Cristofaro and I were walking through a section of New London called Fort Trumbull, a fist-shaped peninsula jutting out into the Thames. It is the battleground of what must be the most universally loathed Supreme Court ruling of the new millennium, Kelo v. City of New London (2005). The case is named after its lead plaintiff, Susette Kelo, a nurse who had owned a home a few blocks away from the Cristofaro house.
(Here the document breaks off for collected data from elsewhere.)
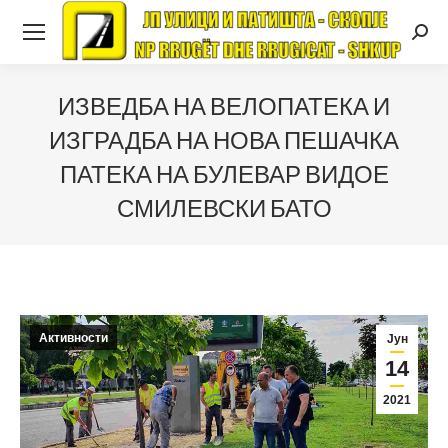
Searc
ИЗВЕДБА НА ВЕЛОПАТЕКА И
ИЗГРАДБА НА НОВА ПЕШАЧКА
ПАТЕКА НА БУЛЕВАР ВИДОЕ
СМИЛЕВСКИ БАТО
Активности
Јун
14
2021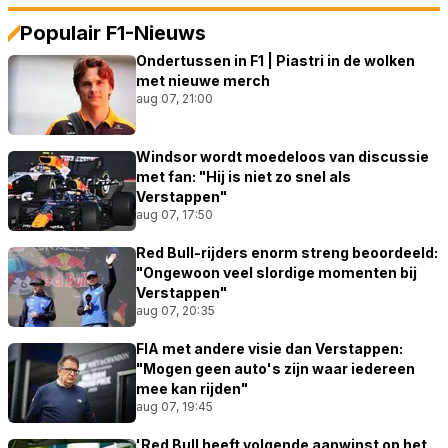
Populair F1-Nieuws
Ondertussen in F1 | Piastri in de wolken
met nieuwe merch
aug 07, 21:00
Windsor wordt moedeloos van discussie
met fan: "Hij is niet zo snel als
Verstappen"
aug 07, 17:50
Red Bull-rijders enorm streng beoordeeld:
"Ongewoon veel slordige momenten bij
Verstappen"
aug 07, 20:35
FIA met andere visie dan Verstappen:
"Mogen geen auto's zijn waar iedereen
mee kan rijden"
aug 07, 19:45
'Red Bull heeft volgende aanwinst op het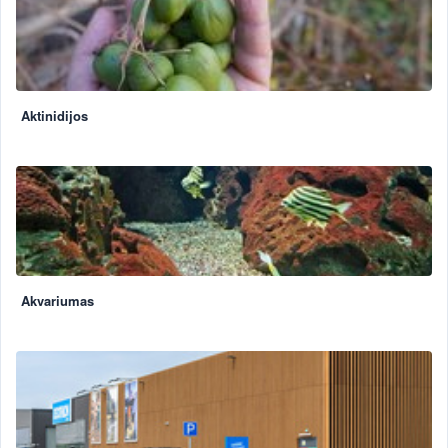
Aktinidijos
Akvariumas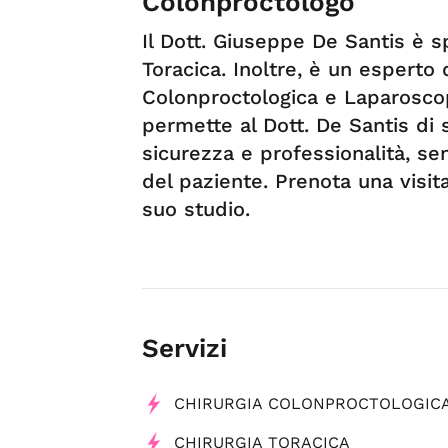
Colonproctologo
Il Dott. Giuseppe De Santis è s
Toracica. Inoltre, è un esperto 
Colonproctologica e Laparosco
permette al Dott. De Santis di 
sicurezza e professionalità, se
del paziente. Prenota una visit
suo studio.
Servizi
CHIRURGIA COLONPROCTOLOGIC
CHIRURGIA TORACICA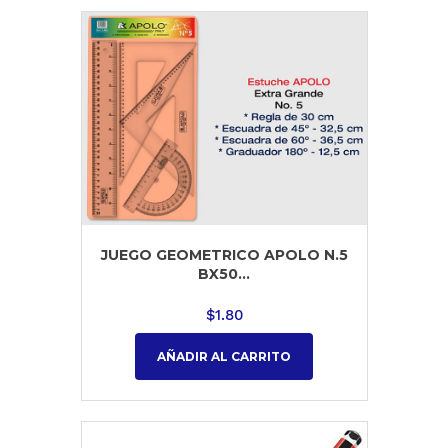
JUEGO GEOMETRICO APOLO N.5
BX50...
$
1.80
AÑADIR AL CARRITO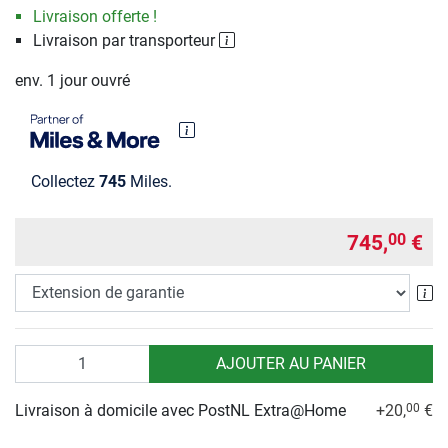
Livraison offerte !
Livraison par transporteur
env. 1 jour ouvré
Collectez
745
Miles.
745,
€
00
Ex
Quantité
AJOUTER AU PANIER
Livraison à domicile avec PostNL Extra@Home
+20,
€
00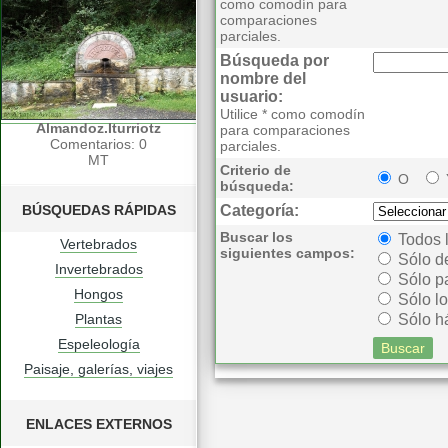
como comodín para
comparaciones
parciales.
Búsqueda por
nombre del
usuario:
Utilice * como comodín
Almandoz.Iturriotz
para comparaciones
Comentarios: 0
parciales.
MT
Criterio de
O
búsqueda:
BÚSQUEDAS RÁPIDAS
Categoría:
Buscar los
Todos 
Vertebrados
siguientes campos:
Sólo d
Invertebrados
Sólo p
Hongos
Sólo lo
Plantas
Sólo há
Espeleología
Paisaje, galerías, viajes
ENLACES EXTERNOS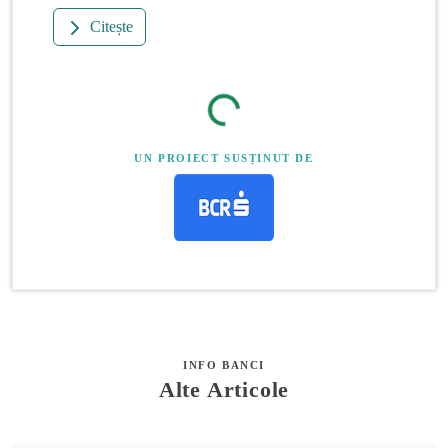
Citește
UN PROIECT SUSȚINUT DE
INFO BANCI
Alte Articole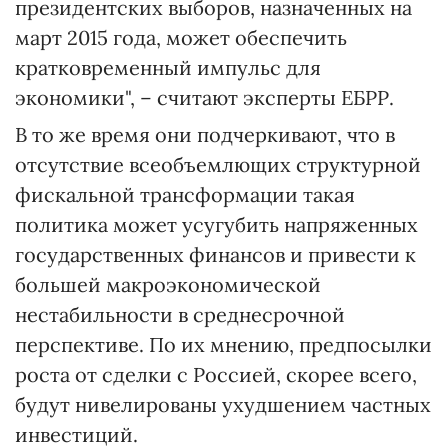
президентских выборов, назначенных на
март 2015 года, может обеспечить
кратковременный импульс для
экономики", – считают эксперты ЕБРР.
В то же время они подчеркивают, что в
отсутствие всеобъемлющих структурной
фискальной трансформации такая
политика может усугубить напряженных
государственных финансов и привести к
большей макроэкономической
нестабильности в среднесрочной
перспективе. По их мнению, предпосылки
роста от сделки с Россией, скорее всего,
будут нивелированы ухудшением частных
инвестиций.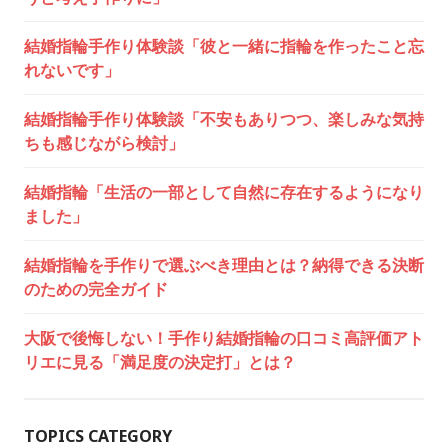
ョ
結婚指輪手作り体験談「彼と一緒に指輪を作ったこと忘
ン
れないです」
結婚指輪手作り体験談「不安もありつつ、楽しみな気持
ちも感じながら検討」
結婚指輪「生活の一部として自然に存在するようになり
ました」
結婚指輪を手作りで選ぶべき理由とは？納得できる決断
のための完全ガイド
大阪で後悔しない！手作り結婚指輪の口コミ高評価アト
リエに見る「満足度の決定打」とは？
TOPICS CATEGORY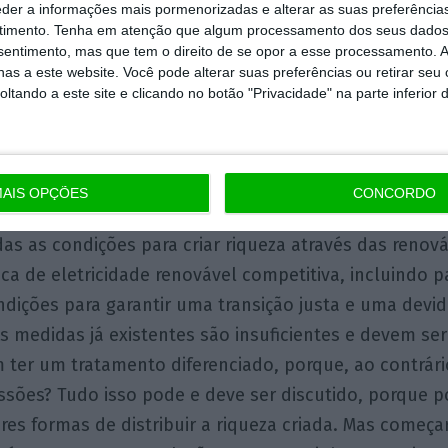
eder a informações mais pormenorizadas e alterar as suas preferência
timento.
Tenha em atenção que algum processamento dos seus dados
bre a transição energética é o oposto do que o PS s
nsentimento, mas que tem o direito de se opor a esse processamento. A
e o país precisa, porque não se distribui melhor a r
as a este website. Você pode alterar suas preferências ou retirar seu
tando a este site e clicando no botão "Privacidade" na parte inferior 
 que incide exclusivamente sobre o investimento em 
tividades económicas que também ocupam território e
cto na manutenção dos arruamentos e restantes infr
AIS OPÇÕES
CONCORDO
as as condições para criar riqueza através das renováv
ca de eletricidade renovável competitiva, incluindo par
ndições para garantir uma transição justa e uma dev
 As medidas já existentes são insuficientes e devem s
ter um tratamento diferenciado, porque, ao contrári
essões? Tudo isso pode e deve ser discutido, porque
es formas de distribuir a riqueza criada. Mas começa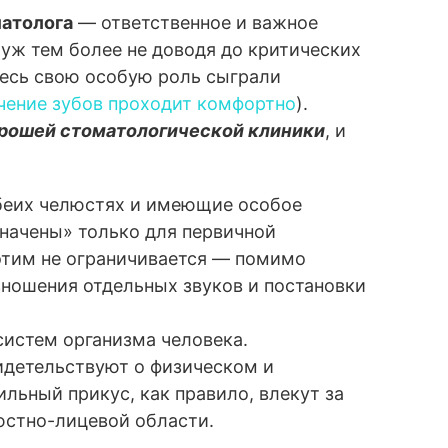
атолога
— ответственное и важное
уж тем более не доводя до критических
десь свою особую роль сыграли
чение зубов проходит комфортно
).
рошей стоматологической клиники
, и
обеих челюстях и имеющие особое
значены» только для первичной
этим не ограничивается — помимо
зношения отдельных звуков и постановки
истем организма человека.
детельствуют о физическом и
льный прикус, как правило, влекут за
юстно-лицевой области.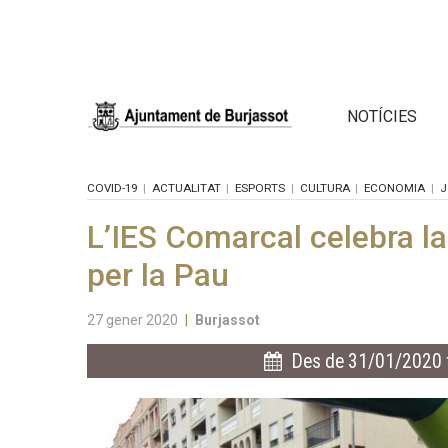
NOTÍCIES
COVID-19
ACTUALITAT
ESPORTS
CULTURA
ECONOMIA
J
L’IES Comarcal celebra la
per la Pau
27 gener 2020
|
Burjassot
Des de 31/01/2020 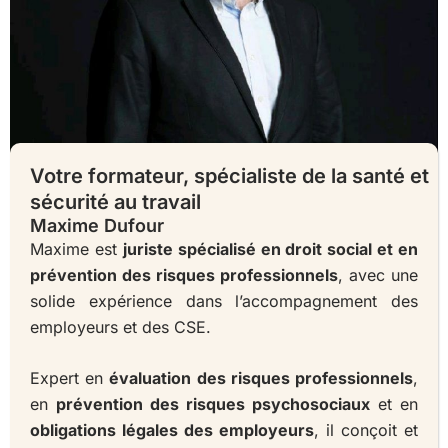
Votre formateur, spécialiste de la santé et
sécurité au travail
Maxime Dufour
Maxime est
juriste spécialisé en droit social et en
prévention des risques professionnels
, avec une
solide expérience dans l’accompagnement des
employeurs et des CSE.
Expert en
évaluation des risques professionnels
,
en
prévention des risques psychosociaux
et en
obligations légales des employeurs
, il conçoit et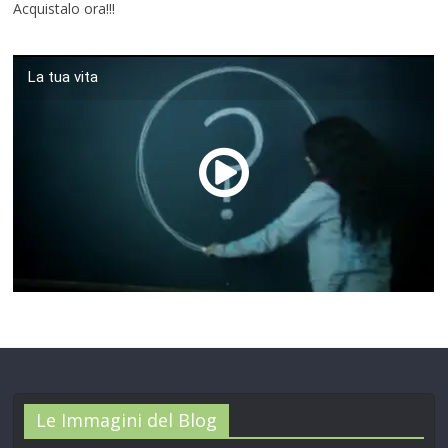
Acquistalo ora!!!
La tua vita
00:00
/
01:04
Le Immagini del Blog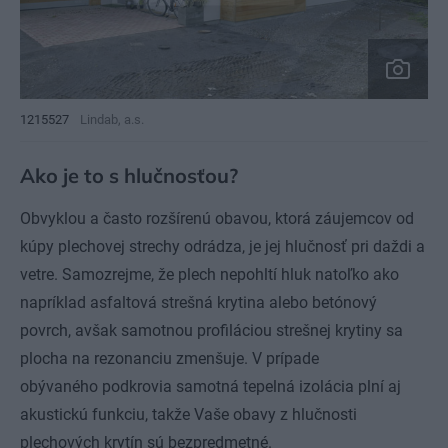
1215527
Lindab, a.s.
Ako je to s hlučnosťou?
Obvyklou a často rozšírenú obavou, ktorá záujemcov od
kúpy plechovej strechy odrádza, je jej hlučnosť pri daždi a
vetre. Samozrejme, že plech nepohltí hluk natoľko ako
napríklad asfaltová strešná krytina alebo betónový
povrch, avšak samotnou profiláciou strešnej krytiny sa
plocha na rezonanciu zmenšuje. V prípade
obývaného podkrovia samotná tepelná izolácia plní aj
akustickú funkciu, takže Vaše obavy z hlučnosti
plechových krytín sú bezpredmetné.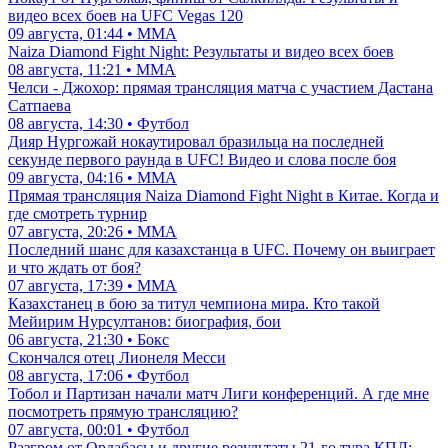
видео всех боев на UFC Vegas 120
09 августа, 01:44 • ММА
Naiza Diamond Fight Night: Результаты и видео всех боев
08 августа, 11:21 • ММА
Челси - Джохор: прямая трансляция матча с участием Дастана
Сатпаева
08 августа, 14:30 • Футбол
Дияр Нургожай нокаутировал бразильца на последней
секунде первого раунда в UFC! Видео и слова после боя
09 августа, 04:16 • ММА
Прямая трансляция Naiza Diamond Fight Night в Китае. Когда и
где смотреть турнир
07 августа, 20:26 • ММА
Последний шанс для казахстанца в UFC. Почему он выиграет
и что ждать от боя?
07 августа, 17:39 • ММА
Казахстанец в бою за титул чемпиона мира. Кто такой
Мейирим Нурсултанов: биография, бои
06 августа, 21:30 • Бокс
Скончался отец Лионеля Месси
08 августа, 17:06 • Футбол
Тобол и Партизан начали матч Лиги конференций. А где мне
посмотреть прямую трансляцию?
07 августа, 00:01 • Футбол
Разгром от Ордабасы и другие результаты 21-го тура КПЛ: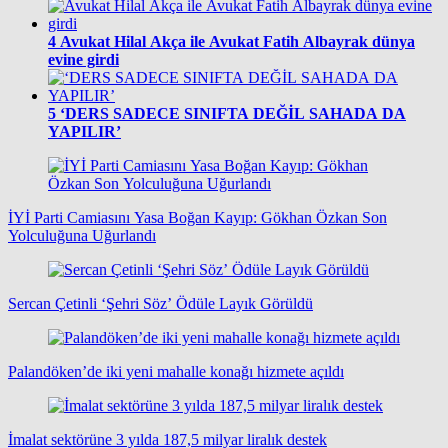
4
Avukat Hilal Akça ile Avukat Fatih Albayrak dünya
evine girdi
5
‘DERS SADECE SINIFTA DEĞİL SAHADA DA
YAPILIR’
İYİ Parti Camiasını Yasa Boğan Kayıp: Gökhan Özkan Son
Yolculuğuna Uğurlandı
Sercan Çetinli ‘Şehri Söz’ Ödüle Layık Görüldü
Palandöken’de iki yeni mahalle konağı hizmete açıldı
İmalat sektörüne 3 yılda 187,5 milyar liralık destek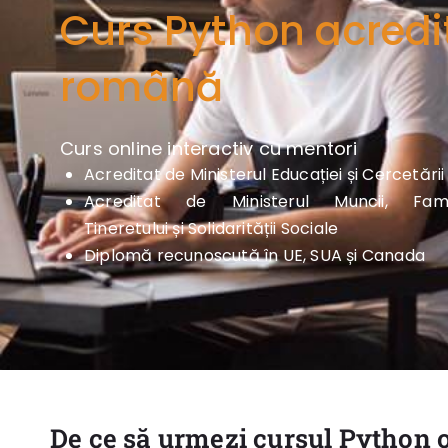
Curs Python acredit
română
Curs online interactiv cu mentori
Acreditat de Ministerul Educației și Cercetării
Acreditat de Ministerul Muncii, Famili
Tineretului și Solidarității Sociale
Diplomă recunoscută în UE, SUA și Canada
De ce să urmezi cursul Python o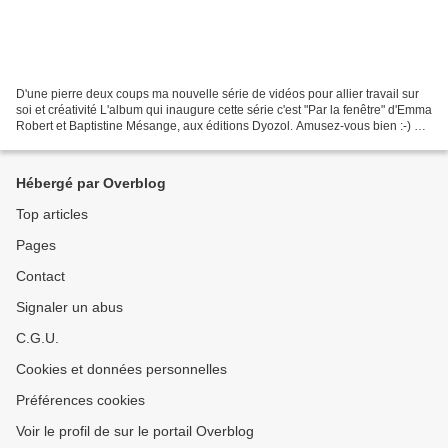
D'une pierre deux coups ma nouvelle série de vidéos pour allier travail sur
soi et créativité L'album qui inaugure cette série c'est "Par la fenêtre" d'Emma
Robert et Baptistine Mésange, aux éditions Dyozol. Amusez-vous bien :-) Et
partagez vos travaux...
Hébergé par Overblog
Top articles
Pages
Contact
Signaler un abus
C.G.U.
Cookies et données personnelles
Préférences cookies
Voir le profil de sur le portail Overblog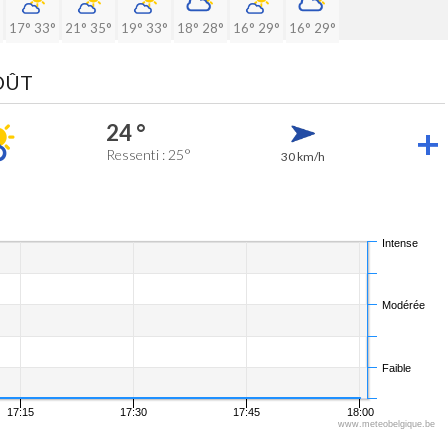
17°
33°
21°
35°
19°
33°
18°
28°
16°
29°
16°
29°
AOÛT
24 °
Ressenti : 25°
30 km/h
Intense
Modérée
Faible
17:15
17:30
17:45
18:00
www.meteobelgique.be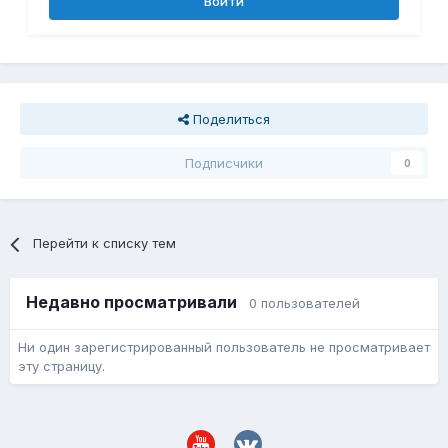
Войти
Поделиться
Подписчики
0
Перейти к списку тем
Недавно просматривали
0 пользователей
Ни один зарегистрированный пользователь не просматривает
эту страницу.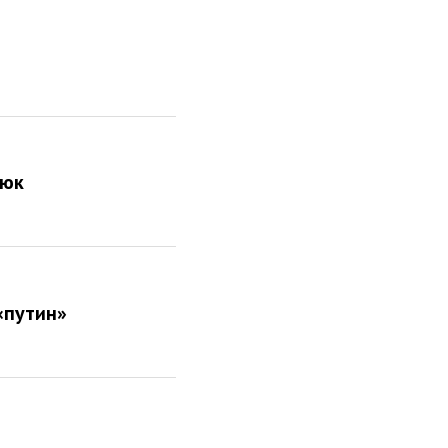
тюк
«путин»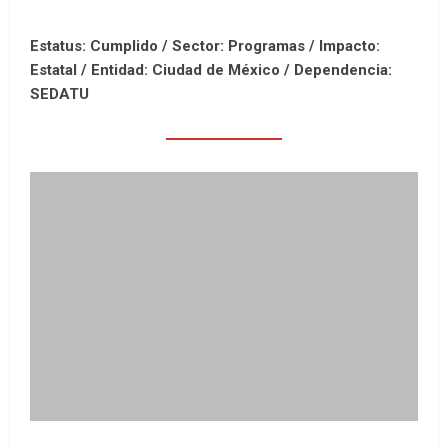
Estatus: Cumplido / Sector: Programas / Impacto:
Estatal /
Entidad: Ciudad de México /
Dependencia:
SEDATU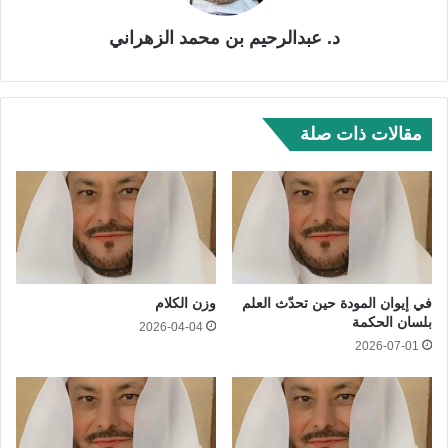
د. عبدالرحيم بن محمد الزهراني
مقالات ذات صلة
في إيوان المودة حين تحدّث العلم
وزن الكلام
بلسان الحكمة
2026-04-04
2026-07-01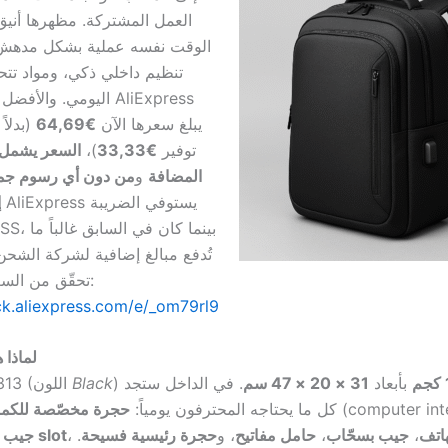
العمل المشتركة. مظهرها أني
الوقت نفسه عملية بشكل مدهش:
تنظيم داخلي ذكي، ومواد تتح
اليومي. والأفضل من ذل
يبلغ سعرها الآن
€64,69
(بدلاً
توفير
€33,33
)،
السعر يشمل 
المضافة
و
من دون أي رسوم جمرك
إ
تُدفع مبالغ إضافية لشركة الشحن 
تحقّق من السعر والتوفّر هنا:
ick.aliexpress.com/e/_om79rl9
لماذا 
بأبعاد
31 × 20 × 47 سم
. في الداخل ستجد
Black
موديل MR-4313 (اللون
(computer inte
كل ما يحتاجه المحترفون يومياً:
حجرة مخصّصة للكمبي
اتف
،
جيب بسحّاب
،
حامل مفاتيح
، و
حجرة رئيسية فسيحة
.
،
جيب داخلي من نوع slot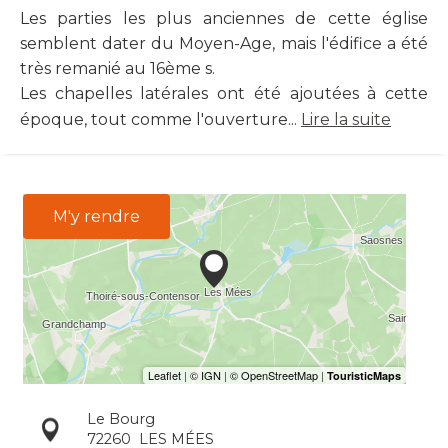
Les parties les plus anciennes de cette église
semblent dater du Moyen-Age, mais l'édifice a été
très remanié au 16ème s.
Les chapelles latérales ont été ajoutées à cette
époque, tout comme l'ouverture...
Lire la suite
M'y rendre
Le Bourg
72260
LES MÉES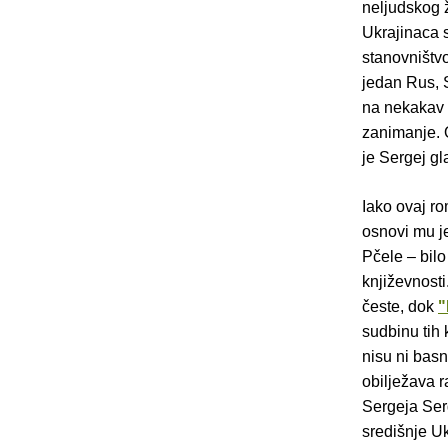
neljudskog ž
Ukrajinaca s
stanovništvo
jedan Rus, S
na nekakav s
zanimanje. O
je Sergej gl
Iako ovaj ro
osnovi mu je
Pčele – bilo
književnosti
česte, dok
"
sudbinu tih
nisu ni basn
obilježava r
Sergeja Serg
središnje Uk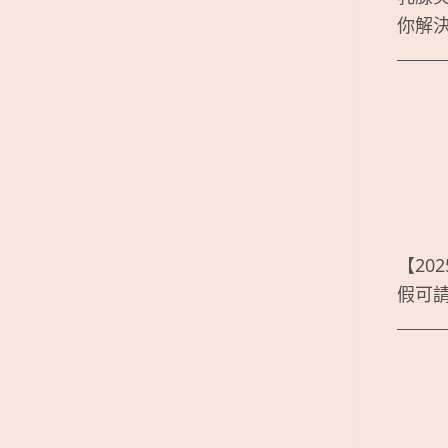
你解
【20
假可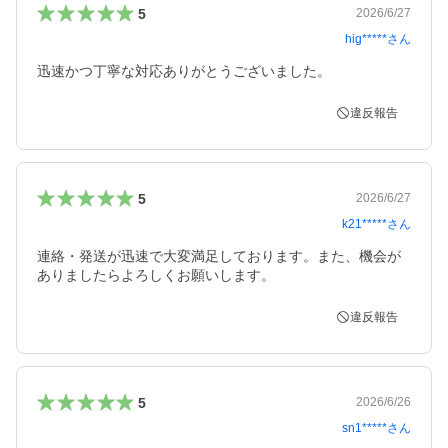
5
2026/6/27
hig*****
さん
迅速かつ丁寧な対応ありがとうございました。
違反報告
5
2026/6/27
k21*****
さん
連絡・発送が迅速で大変満足しております。また、機会が
ありましたらよろしくお願いします。
違反報告
5
2026/6/26
sn1*****
さん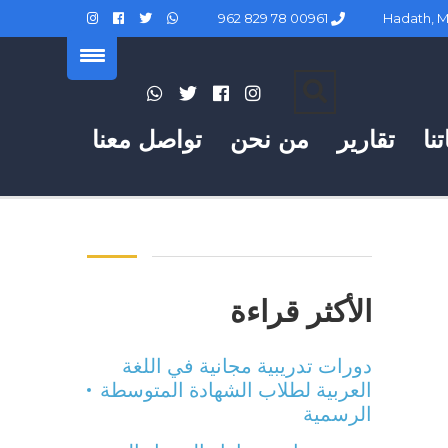
00961 78 829 962
نا
تقارير
من نحن
تواصل معنا
الأكثر قراءة
دورات تدريبية مجانية في اللغة
العربية لطلاب الشهادة المتوسطة
الرسمية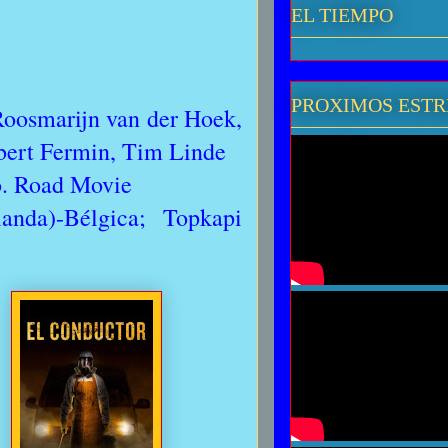
EL TIEMPO
PROXIMOS EST
Roosmarijn van der Hoek,
ubert Fermin, Tim Linde
o. Road Movie
nda)-Bélgica; Topkapi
The Supreme Court voted 5-4 to uphold a Connecticut Supreme Court ruling that the city of New London and a nonprofit quasi-public entity that the city had set up, then called the New London Development Corporation (NLDC), were entitled to seize, in a process known as eminent domain, the homes and businesses of Kelo, the Cristofaros, and five other nearby property owners in the name of “economic development” that would generate “new jobs and increased revenue,” in the words of since-retired Justice John Paul Stevens, author of the majority opinion.

That is, the city and the NLDC were entitled to condemn and then bulldoze people’s homes solely in order to have something else built on the land that would produce higher property taxes​—​such as the office buildings, luxury condos, five-star hotel, spacious conference center, a “river walk” to a brand-new marina, and high-end retail stores that were part of an elaborate “economic development” plan for Fort Trumbull that the NLDC had launched in 1997. The Constitution’s Fifth Amendment bars governments from taking private property unless the taking is for a “public use.” Historically “public use,” as courts had interpreted it, meant a road, a bridge, a public school, or some other government structure. But in the Kelo decision, the High Court majority declared that “economic development” that would involve using eminent domain to transfer the property of one private owner to a different but more economically ambitious private owner​—​such as a hotel​—​qualified as a public use just as much as, say, a new city library.